While the print ad indicates the market is librarians and early education professionals, I wonder how long it will be before parents clamor for a copy for home. It includes CDs, story times, reproducibles for parents and caregivers. In light of the recent declaration of making preschool available for all kids, I suppose this makes marketing sense.
I wonder, though, how the cost of one program (about $150-300) could be put to better use. How many books could someone buy for $300 from a jobber? How many storytime programs could be provided for the same amount sans the programmed materials?
I also wonder about this packaging of childhood. I see commercials on TV for toys that tout how much learning is taking place while kids are playing with various toys. Is that the new purpose of toys? To learn something? Where is play now relegated? When elementary kids are being given THE LITTLE PRINCE, I suspect the time for playful texts is gone along, apparently, with playful toys, playful talk, and anything that is not serious learning. Heaven forbid kids have fun. No other country has kids having fun, right?

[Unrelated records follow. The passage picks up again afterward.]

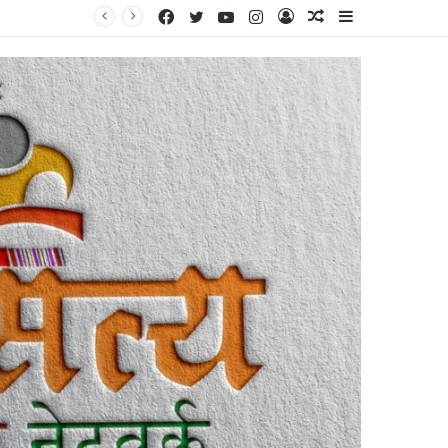
Facebook
Twitter
YouTube
Instagram
Log
Random
Sidebar
स चर्चा’
In
Article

Kylene Beers posted about this and said she and her husband used the Rock and Read (TM) reading program. They rocked the kids and read to them. I am a big fan of this type of program. Kids learn early about our attitudes toward books and reading. They know the difference between fun and a lesson/learning.
I start semesters in children's literature with EVERYBODY NEEDS A ROCK by Byrd Baylor and Peter Parnall. One of the rules of finding a rock is to sniff that rock. Kids, after all, can smell better than grown ups. I agree. Kids can smell a lesson coming from a long way off. They can smell a program as soon as it enters the room.
Can we please just place the lessons on pause for childhood (especially birth-24 months) and let kids enjoy having someone they love read to them. As Steven Layne says in his poem: "Read to them. Before the time/Before the moment/Is gone."